Royal London, a UK mutual life, pensions and investment company, is to introduce a scheme that will allow its unit-linked pension and drawdown customers to share financially in its success.

Known as ProfitShare, the model means from January next year, in addition to the existing with profits allocations, a new ProfitShare amount will be awarded to any new customers buying a unit-linked pension plan and to existing unit-linked customers who have set-up a unit-linked pension plan since 1 July 2001. This will include all those customers who have been automatically enrolled into a workplace pension.

Royal London believes that that 600,000 existing pension customers will immediately benefit while almost 400,000 new pensions customers will be eligible to participate in the ProfitShare arrangements over the next five years.

Royal London has set up an independent expert to ensure that the way ProfitShare works is fair for all those who qualify both new and existing customers.

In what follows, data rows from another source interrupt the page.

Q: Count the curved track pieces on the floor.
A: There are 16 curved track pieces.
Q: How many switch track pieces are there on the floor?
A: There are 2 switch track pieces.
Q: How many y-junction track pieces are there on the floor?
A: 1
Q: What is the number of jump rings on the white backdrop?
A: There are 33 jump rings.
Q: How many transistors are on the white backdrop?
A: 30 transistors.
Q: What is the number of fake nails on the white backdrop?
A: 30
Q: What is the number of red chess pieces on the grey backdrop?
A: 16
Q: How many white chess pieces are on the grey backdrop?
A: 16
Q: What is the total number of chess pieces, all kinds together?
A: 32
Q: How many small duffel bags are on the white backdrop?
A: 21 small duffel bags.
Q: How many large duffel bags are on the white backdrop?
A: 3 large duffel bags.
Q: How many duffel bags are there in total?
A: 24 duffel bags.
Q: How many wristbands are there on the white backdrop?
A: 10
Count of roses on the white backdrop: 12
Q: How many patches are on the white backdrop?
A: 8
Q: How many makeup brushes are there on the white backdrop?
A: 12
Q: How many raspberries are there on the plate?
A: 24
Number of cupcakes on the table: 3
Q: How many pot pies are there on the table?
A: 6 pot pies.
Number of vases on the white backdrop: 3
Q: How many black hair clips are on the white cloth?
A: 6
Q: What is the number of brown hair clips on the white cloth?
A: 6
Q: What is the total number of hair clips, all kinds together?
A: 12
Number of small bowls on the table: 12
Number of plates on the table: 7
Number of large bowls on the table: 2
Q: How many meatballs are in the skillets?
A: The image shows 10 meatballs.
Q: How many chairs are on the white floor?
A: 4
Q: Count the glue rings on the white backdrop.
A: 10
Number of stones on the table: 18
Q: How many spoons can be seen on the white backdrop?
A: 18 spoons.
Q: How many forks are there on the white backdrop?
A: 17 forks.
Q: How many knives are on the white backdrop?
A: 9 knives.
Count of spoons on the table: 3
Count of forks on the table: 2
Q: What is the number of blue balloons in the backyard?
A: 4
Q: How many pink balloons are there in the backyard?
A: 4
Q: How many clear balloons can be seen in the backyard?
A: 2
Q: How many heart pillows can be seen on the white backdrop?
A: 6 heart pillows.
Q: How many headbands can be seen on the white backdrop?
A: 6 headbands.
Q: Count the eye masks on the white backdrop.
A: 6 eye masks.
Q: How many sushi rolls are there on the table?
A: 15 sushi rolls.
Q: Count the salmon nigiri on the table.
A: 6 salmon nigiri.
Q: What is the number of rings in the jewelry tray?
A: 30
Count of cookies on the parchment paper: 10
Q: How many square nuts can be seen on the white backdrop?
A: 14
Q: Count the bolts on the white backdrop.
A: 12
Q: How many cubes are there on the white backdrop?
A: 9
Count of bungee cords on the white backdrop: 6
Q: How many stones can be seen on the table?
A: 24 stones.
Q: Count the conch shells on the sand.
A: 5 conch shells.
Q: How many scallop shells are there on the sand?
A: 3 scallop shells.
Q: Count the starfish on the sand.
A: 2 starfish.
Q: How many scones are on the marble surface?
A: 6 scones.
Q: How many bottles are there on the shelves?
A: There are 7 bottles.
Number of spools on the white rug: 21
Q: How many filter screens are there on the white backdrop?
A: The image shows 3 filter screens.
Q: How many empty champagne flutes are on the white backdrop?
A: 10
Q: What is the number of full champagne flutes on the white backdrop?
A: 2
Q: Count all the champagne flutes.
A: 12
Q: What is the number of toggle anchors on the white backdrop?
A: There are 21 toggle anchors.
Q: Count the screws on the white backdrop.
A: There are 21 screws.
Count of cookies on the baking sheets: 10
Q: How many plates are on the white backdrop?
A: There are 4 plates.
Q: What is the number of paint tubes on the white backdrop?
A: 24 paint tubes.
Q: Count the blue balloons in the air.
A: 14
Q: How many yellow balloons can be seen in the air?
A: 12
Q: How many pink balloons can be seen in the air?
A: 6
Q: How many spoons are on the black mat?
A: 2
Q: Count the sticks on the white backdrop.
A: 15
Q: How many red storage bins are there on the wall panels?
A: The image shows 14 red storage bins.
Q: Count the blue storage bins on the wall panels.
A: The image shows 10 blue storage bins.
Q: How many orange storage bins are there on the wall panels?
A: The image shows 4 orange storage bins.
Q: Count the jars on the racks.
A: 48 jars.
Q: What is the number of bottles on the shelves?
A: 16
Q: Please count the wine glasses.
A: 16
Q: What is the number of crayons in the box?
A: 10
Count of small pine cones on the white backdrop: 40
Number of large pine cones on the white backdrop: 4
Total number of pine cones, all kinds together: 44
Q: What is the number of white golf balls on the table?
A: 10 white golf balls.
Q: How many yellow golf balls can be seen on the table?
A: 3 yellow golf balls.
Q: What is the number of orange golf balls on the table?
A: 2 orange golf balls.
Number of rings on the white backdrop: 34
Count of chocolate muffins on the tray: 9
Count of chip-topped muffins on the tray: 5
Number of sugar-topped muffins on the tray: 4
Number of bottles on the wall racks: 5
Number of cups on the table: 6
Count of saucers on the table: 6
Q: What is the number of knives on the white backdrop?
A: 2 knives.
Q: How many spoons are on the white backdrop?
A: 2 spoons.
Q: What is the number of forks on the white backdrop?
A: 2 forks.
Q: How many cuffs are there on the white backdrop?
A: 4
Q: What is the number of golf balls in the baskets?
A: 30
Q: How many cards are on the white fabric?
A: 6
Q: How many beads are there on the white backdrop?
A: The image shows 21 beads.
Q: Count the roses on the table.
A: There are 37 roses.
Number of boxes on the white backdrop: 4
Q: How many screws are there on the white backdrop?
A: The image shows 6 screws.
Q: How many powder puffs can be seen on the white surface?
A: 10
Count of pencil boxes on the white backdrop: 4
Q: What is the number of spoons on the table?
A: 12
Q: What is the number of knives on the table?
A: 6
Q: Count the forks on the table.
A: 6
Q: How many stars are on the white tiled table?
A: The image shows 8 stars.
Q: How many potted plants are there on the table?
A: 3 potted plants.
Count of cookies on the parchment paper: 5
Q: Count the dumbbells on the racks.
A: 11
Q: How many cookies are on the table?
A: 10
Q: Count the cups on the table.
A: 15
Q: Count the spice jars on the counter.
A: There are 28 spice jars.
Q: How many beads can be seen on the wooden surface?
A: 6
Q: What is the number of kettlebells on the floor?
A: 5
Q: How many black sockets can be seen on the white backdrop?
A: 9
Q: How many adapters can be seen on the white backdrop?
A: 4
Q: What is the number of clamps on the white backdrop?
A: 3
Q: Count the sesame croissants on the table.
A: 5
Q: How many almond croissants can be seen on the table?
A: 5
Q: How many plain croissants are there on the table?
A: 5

Royal London CEO Phil Loney said: "As a mutual company we want to ensure that our customers and members have the best outcomes and experience, and we wanted to find a way for those members of Royal London who don’t invest in our With Profits fund to also share in the profits of our business.

"Our innovative approach will significantly increase the number of Royal London customers who will see their savings increase through sharing in our profits and will further enhance our already strong competitive position in the pension and drawdown markets."

Royal London said it has informed the Financial Conduct Authority (FCA) and Prudential Regulation Authority (PRA) about the initiative and they have no objections to its approach.